The United States is a melting pot consisting of numerous ethnic groups. Many of these peoples have kept alive the folk traditions of their homeland, often producing distinctively American styles of foreign music. Some nationalities have produced local scenes in regions of the country where they have clustered, like Cape Verdean music in New England, Armenian music in California, and Italian and Ukrainian music in New York City.
Ragtime was a style of music based around the piano, using syncopated rhythms and chromaticism. It is primarily a form of dance music utilizing the walking bass, and is generally composed in sonata form. Ragtime is a refined and evolved form of the African American cake walk dance, mixed with styles ranging from European marches and popular songs to jigs and other dances played by large African American bands in northern cities during the end of the 19th century. The most famous ragtime performer and composer was Scott Joplin, known for works such as “Maple Leaf Rag”. His music was also featured in the movie “The Sting”.
The Creoles are a community with varied non-Anglo ancestry, mostly descendant of people who lived in Louisiana before its purchase by the U.S. The Cajuns are a group of Francophiles who arrived in Louisiana after leaving Acadia in Canada. The city of New Orleans, Louisiana being a major port, has acted as a melting pot for people from all over the Caribbean basin. The result is a diverse and syncretic set of styles of Cajun and Creole music.

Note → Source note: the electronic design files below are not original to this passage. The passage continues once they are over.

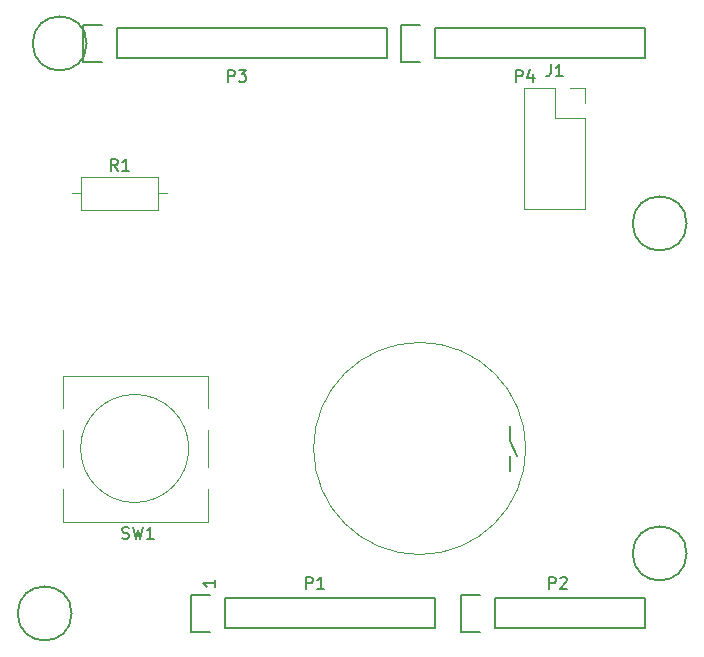
<source format=gto>
G04 #@! TF.GenerationSoftware,KiCad,Pcbnew,(5.1.2-1)-1*
G04 #@! TF.CreationDate,2020-05-12T22:35:20+08:00*
G04 #@! TF.ProjectId,arduino_uno_exboard,61726475-696e-46f5-9f75-6e6f5f657862,rev?*
G04 #@! TF.SameCoordinates,Original*
G04 #@! TF.FileFunction,Legend,Top*
G04 #@! TF.FilePolarity,Positive*
%FSLAX46Y46*%
G04 Gerber Fmt 4.6, Leading zero omitted, Abs format (unit mm)*
G04 Created by KiCad (PCBNEW (5.1.2-1)-1) date 2020-05-12 22:35:20*
%MOMM*%
%LPD*%
G04 APERTURE LIST*
%ADD10C,0.150000*%
%ADD11C,0.120000*%
%ADD12C,0.101600*%
%ADD13C,0.203200*%
G04 APERTURE END LIST*
D10*
X139390380Y-120999285D02*
X139390380Y-121570714D01*
X139390380Y-121285000D02*
X138390380Y-121285000D01*
X138533238Y-121380238D01*
X138628476Y-121475476D01*
X138676095Y-121570714D01*
D11*
X135358000Y-88265000D02*
X134588000Y-88265000D01*
X127278000Y-88265000D02*
X128048000Y-88265000D01*
X134588000Y-86895000D02*
X128048000Y-86895000D01*
X134588000Y-89635000D02*
X134588000Y-86895000D01*
X128048000Y-89635000D02*
X134588000Y-89635000D01*
X128048000Y-86895000D02*
X128048000Y-89635000D01*
X126538000Y-116045000D02*
X126538000Y-113325000D01*
X126538000Y-106465000D02*
X126538000Y-103745000D01*
X138838000Y-108325000D02*
X138838000Y-111465000D01*
X138838000Y-103745000D02*
X138838000Y-106465000D01*
X137167050Y-109855000D02*
G75*
G03X137167050Y-109855000I-4579050J0D01*
G01*
X138838000Y-113325000D02*
X138838000Y-116045000D01*
X126538000Y-103745000D02*
X138838000Y-103745000D01*
X126538000Y-111465000D02*
X126538000Y-108325000D01*
X138838000Y-116045000D02*
X126538000Y-116045000D01*
D12*
X165698256Y-109855000D02*
G75*
G03X165698256Y-109855000I-8980256J0D01*
G01*
D13*
X164338000Y-110490000D02*
X164338000Y-111760000D01*
X164338000Y-109220000D02*
X164973000Y-110490000D01*
X164338000Y-107950000D02*
X164338000Y-109220000D01*
D11*
X169418000Y-79315000D02*
X170748000Y-79315000D01*
X170748000Y-79315000D02*
X170748000Y-80645000D01*
X168148000Y-79315000D02*
X168148000Y-81915000D01*
X168148000Y-81915000D02*
X170748000Y-81915000D01*
X170748000Y-81915000D02*
X170748000Y-89595000D01*
X165548000Y-89595000D02*
X170748000Y-89595000D01*
X165548000Y-79315000D02*
X165548000Y-89595000D01*
X165548000Y-79315000D02*
X168148000Y-79315000D01*
D10*
X140208000Y-125095000D02*
X157988000Y-125095000D01*
X157988000Y-125095000D02*
X157988000Y-122555000D01*
X157988000Y-122555000D02*
X140208000Y-122555000D01*
X137388000Y-125375000D02*
X138938000Y-125375000D01*
X140208000Y-125095000D02*
X140208000Y-122555000D01*
X138938000Y-122275000D02*
X137388000Y-122275000D01*
X137388000Y-122275000D02*
X137388000Y-125375000D01*
X163068000Y-125095000D02*
X175768000Y-125095000D01*
X175768000Y-125095000D02*
X175768000Y-122555000D01*
X175768000Y-122555000D02*
X163068000Y-122555000D01*
X160248000Y-125375000D02*
X161798000Y-125375000D01*
X163068000Y-125095000D02*
X163068000Y-122555000D01*
X161798000Y-122275000D02*
X160248000Y-122275000D01*
X160248000Y-122275000D02*
X160248000Y-125375000D01*
X131064000Y-76835000D02*
X153924000Y-76835000D01*
X153924000Y-76835000D02*
X153924000Y-74295000D01*
X153924000Y-74295000D02*
X131064000Y-74295000D01*
X128244000Y-77115000D02*
X129794000Y-77115000D01*
X131064000Y-76835000D02*
X131064000Y-74295000D01*
X129794000Y-74015000D02*
X128244000Y-74015000D01*
X128244000Y-74015000D02*
X128244000Y-77115000D01*
X157988000Y-76835000D02*
X175768000Y-76835000D01*
X175768000Y-76835000D02*
X175768000Y-74295000D01*
X175768000Y-74295000D02*
X157988000Y-74295000D01*
X155168000Y-77115000D02*
X156718000Y-77115000D01*
X157988000Y-76835000D02*
X157988000Y-74295000D01*
X156718000Y-74015000D02*
X155168000Y-74015000D01*
X155168000Y-74015000D02*
X155168000Y-77115000D01*
X127254000Y-123825000D02*
G75*
G03X127254000Y-123825000I-2286000J0D01*
G01*
X179324000Y-118745000D02*
G75*
G03X179324000Y-118745000I-2286000J0D01*
G01*
X128524000Y-75565000D02*
G75*
G03X128524000Y-75565000I-2286000J0D01*
G01*
X179324000Y-90805000D02*
G75*
G03X179324000Y-90805000I-2286000J0D01*
G01*
X131151333Y-86347380D02*
X130818000Y-85871190D01*
X130579904Y-86347380D02*
X130579904Y-85347380D01*
X130960857Y-85347380D01*
X131056095Y-85395000D01*
X131103714Y-85442619D01*
X131151333Y-85537857D01*
X131151333Y-85680714D01*
X131103714Y-85775952D01*
X131056095Y-85823571D01*
X130960857Y-85871190D01*
X130579904Y-85871190D01*
X132103714Y-86347380D02*
X131532285Y-86347380D01*
X131818000Y-86347380D02*
X131818000Y-85347380D01*
X131722761Y-85490238D01*
X131627523Y-85585476D01*
X131532285Y-85633095D01*
X131524666Y-117459761D02*
X131667523Y-117507380D01*
X131905619Y-117507380D01*
X132000857Y-117459761D01*
X132048476Y-117412142D01*
X132096095Y-117316904D01*
X132096095Y-117221666D01*
X132048476Y-117126428D01*
X132000857Y-117078809D01*
X131905619Y-117031190D01*
X131715142Y-116983571D01*
X131619904Y-116935952D01*
X131572285Y-116888333D01*
X131524666Y-116793095D01*
X131524666Y-116697857D01*
X131572285Y-116602619D01*
X131619904Y-116555000D01*
X131715142Y-116507380D01*
X131953238Y-116507380D01*
X132096095Y-116555000D01*
X132429428Y-116507380D02*
X132667523Y-117507380D01*
X132858000Y-116793095D01*
X133048476Y-117507380D01*
X133286571Y-116507380D01*
X134191333Y-117507380D02*
X133619904Y-117507380D01*
X133905619Y-117507380D02*
X133905619Y-116507380D01*
X133810380Y-116650238D01*
X133715142Y-116745476D01*
X133619904Y-116793095D01*
X167814666Y-77327380D02*
X167814666Y-78041666D01*
X167767047Y-78184523D01*
X167671809Y-78279761D01*
X167528952Y-78327380D01*
X167433714Y-78327380D01*
X168814666Y-78327380D02*
X168243238Y-78327380D01*
X168528952Y-78327380D02*
X168528952Y-77327380D01*
X168433714Y-77470238D01*
X168338476Y-77565476D01*
X168243238Y-77613095D01*
X147089904Y-121737380D02*
X147089904Y-120737380D01*
X147470857Y-120737380D01*
X147566095Y-120785000D01*
X147613714Y-120832619D01*
X147661333Y-120927857D01*
X147661333Y-121070714D01*
X147613714Y-121165952D01*
X147566095Y-121213571D01*
X147470857Y-121261190D01*
X147089904Y-121261190D01*
X148613714Y-121737380D02*
X148042285Y-121737380D01*
X148328000Y-121737380D02*
X148328000Y-120737380D01*
X148232761Y-120880238D01*
X148137523Y-120975476D01*
X148042285Y-121023095D01*
X167663904Y-121737380D02*
X167663904Y-120737380D01*
X168044857Y-120737380D01*
X168140095Y-120785000D01*
X168187714Y-120832619D01*
X168235333Y-120927857D01*
X168235333Y-121070714D01*
X168187714Y-121165952D01*
X168140095Y-121213571D01*
X168044857Y-121261190D01*
X167663904Y-121261190D01*
X168616285Y-120832619D02*
X168663904Y-120785000D01*
X168759142Y-120737380D01*
X168997238Y-120737380D01*
X169092476Y-120785000D01*
X169140095Y-120832619D01*
X169187714Y-120927857D01*
X169187714Y-121023095D01*
X169140095Y-121165952D01*
X168568666Y-121737380D01*
X169187714Y-121737380D01*
X140485904Y-78811380D02*
X140485904Y-77811380D01*
X140866857Y-77811380D01*
X140962095Y-77859000D01*
X141009714Y-77906619D01*
X141057333Y-78001857D01*
X141057333Y-78144714D01*
X141009714Y-78239952D01*
X140962095Y-78287571D01*
X140866857Y-78335190D01*
X140485904Y-78335190D01*
X141390666Y-77811380D02*
X142009714Y-77811380D01*
X141676380Y-78192333D01*
X141819238Y-78192333D01*
X141914476Y-78239952D01*
X141962095Y-78287571D01*
X142009714Y-78382809D01*
X142009714Y-78620904D01*
X141962095Y-78716142D01*
X141914476Y-78763761D01*
X141819238Y-78811380D01*
X141533523Y-78811380D01*
X141438285Y-78763761D01*
X141390666Y-78716142D01*
X164869904Y-78811380D02*
X164869904Y-77811380D01*
X165250857Y-77811380D01*
X165346095Y-77859000D01*
X165393714Y-77906619D01*
X165441333Y-78001857D01*
X165441333Y-78144714D01*
X165393714Y-78239952D01*
X165346095Y-78287571D01*
X165250857Y-78335190D01*
X164869904Y-78335190D01*
X166298476Y-78144714D02*
X166298476Y-78811380D01*
X166060380Y-77763761D02*
X165822285Y-78478047D01*
X166441333Y-78478047D01*
M02*

</source>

The United States has produced many popular musicians and composers in the modern world. Beginning with the birth of recorded music, American performers have continued to lead the field of popular music, which out of “all the contributions made by Americans to world culture… has been taken to heart by the entire world”. Most histories of popular music start with American ragtime or Tin Pan Alley; others, however, trace popular music back to the European Renaissance and through broadsheets, ballads and other popular traditions.